日南市のような中心市街地にオフィス誘致を進める動きの他に、最近では商店街の空き店舗のリノベーションとあわせて、「サードプレイスオフィス」とも呼ばれる、シェアオフィスやコワーキングスペースを整備する動きがみられます。


例えば、福井市では、福井新聞社がまちづくりの実践に取り組む企画から、地区50年のアパレルショップがリノベーションされることとなり、2015年に“sankaku”というユニークなコワーキングスペースが誕生しました。


また、東北芸工大の学生も巻き込んでエリアリノベーションの動きが進む山形市では、2016年に山形市七日町のシネマ通りにある築40年4階建ての雑居ビルが改装され、「とんがりビル」と呼ばれるクリエイティブ活動の拠点が生まれました。

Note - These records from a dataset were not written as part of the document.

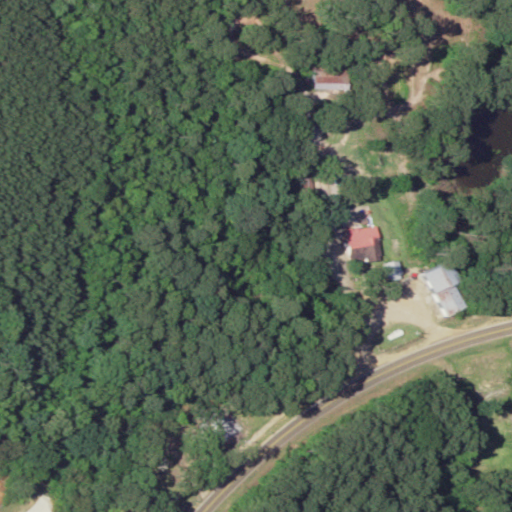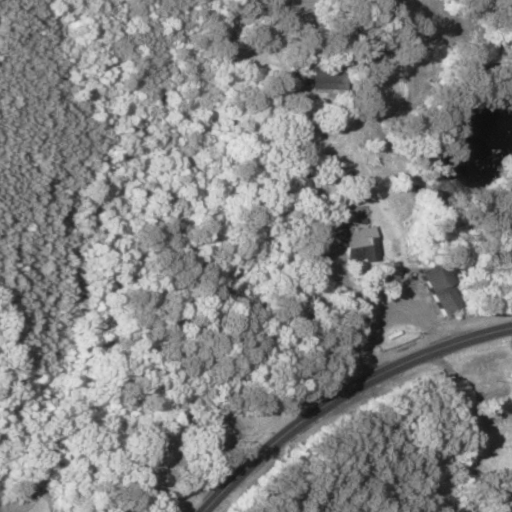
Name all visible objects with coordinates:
building: (318, 80)
building: (354, 245)
road: (321, 247)
building: (425, 289)
road: (342, 392)
building: (486, 419)
building: (144, 464)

このビルには、さまざまなジャンルのショップ、飲食店や、展示スペースとともに、シェアオフィスを含むオフィススペースが提供されています。


この他にも、最近では仙台市、掛川市など、各地で商店街の空き店舗を活用してシェアオフィスやコワーキングスペースを整備する取組が輩出しています。



sankakuコワーキングスペース

https://sankaku.business.site/


山形市とんがりビル

https://www.tongari-bldg.com/tongari


とんがりビルのシェオフィススペース

https://www.reallocal.jp/24907

 2016年オープン当初

商店街の空き店舗におけるオフィス立地については、中小企業庁が2017年度に実施した空き店舗実態調査に興味深いデータがあります。空店舗の解体・撤去後の利用状況が好影響を与える用途として、新しい商店、商店街の共同施設という回答が約6割を占めていますが、オフィス立地についても同様に約60%の評価が与えられているのです。

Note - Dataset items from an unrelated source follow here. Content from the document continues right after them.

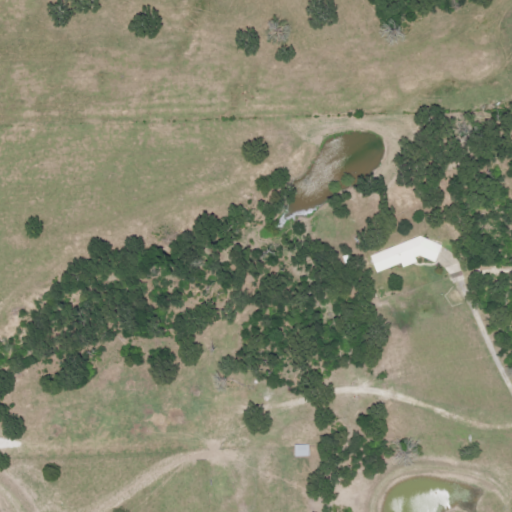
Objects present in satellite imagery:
building: (405, 254)
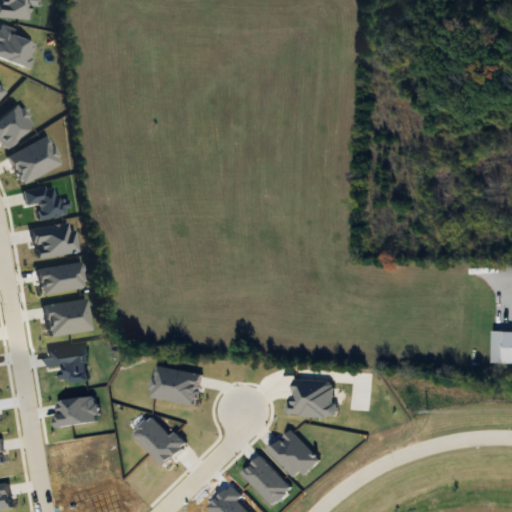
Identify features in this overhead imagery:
building: (500, 346)
building: (500, 348)
road: (21, 371)
road: (402, 446)
road: (204, 461)
park: (437, 479)
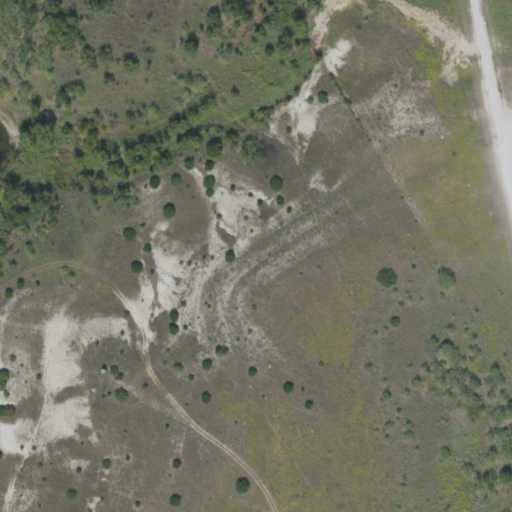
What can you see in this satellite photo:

Amazon、楽天などのネット取引が広まる中で、小売業界における実店舗の役割は大きく変わろうとしており、リアルな店舗の誘致はいっそう難しくなると考えられます。しかしながら、新しい生活様式としてテレワーク化が進展すれば、郊外部、地方都市におけるオフィスニーズが高まる可能性が高いと思います。不動産協会が2019年4月に公表した「オフィスの未来に関する調査」によれば、今後、本社の集約とテレワークのハイブリッドが進むとしており、新型コロナウィルスの感染拡大はこうしたトレンドを加速したと考えられます。実際、仲介会社によればオフィススペースの使用方法などを見直し、都心部オフィスの賃料コストを削減しようとする動きが増えているようです。

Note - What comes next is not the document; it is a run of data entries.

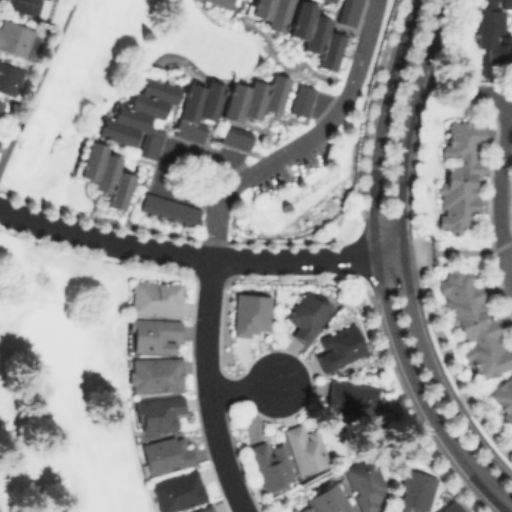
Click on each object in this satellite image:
building: (330, 0)
building: (220, 2)
building: (24, 6)
building: (346, 11)
building: (272, 12)
building: (491, 30)
building: (316, 34)
building: (17, 38)
building: (10, 75)
road: (36, 84)
park: (78, 85)
building: (255, 97)
building: (300, 98)
building: (1, 103)
building: (197, 109)
building: (140, 116)
building: (235, 136)
road: (302, 140)
road: (166, 153)
building: (105, 173)
building: (460, 175)
road: (497, 193)
building: (169, 208)
road: (402, 254)
road: (197, 256)
road: (507, 258)
road: (379, 272)
building: (153, 297)
building: (249, 313)
building: (307, 314)
building: (473, 321)
building: (152, 334)
building: (339, 347)
building: (153, 374)
park: (63, 383)
road: (206, 388)
road: (241, 388)
building: (502, 398)
building: (351, 399)
building: (156, 412)
building: (305, 448)
building: (166, 454)
building: (270, 465)
building: (366, 484)
building: (177, 490)
building: (413, 491)
building: (330, 499)
building: (450, 507)
building: (204, 508)
building: (304, 509)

こうしたトレンドの中で、郊外部や地方都市の商店街振興に当たっては、職住近接がキーワードになりそうです。整備が進むコミュニティ機能とあわせて、働く場を創出し昼間人口を増やす基盤としてのオフィス立地に着目すべきだと思います。



解体・撤去後の利用が商店街に与えた影響

出所)商店街空き店舗実態調査報告書(2017年3月)


名取雅彦

株式会社マインズ・アイ代表取締役/中小企業診断士、技術士(建設:都市・地域計画)/ 1980年(株)野村総合研究所を経て2016年から現職。経済産業省街元気プロジェクト、磐梯町地方創生戦略等、全国各地における多数のまちづくり分野のプロジェクト経験を有する。/東京都中小企業診断士協会まちづくり研究会会長/主な論文・著書に、「女性の視点に立ったまちづくり」(2019年)、「稼ぐ力と地域力」(2016年)、「活性化は地域の構想力次第」(2014年)、「電子自治体経営イノベーション」(2002年)など。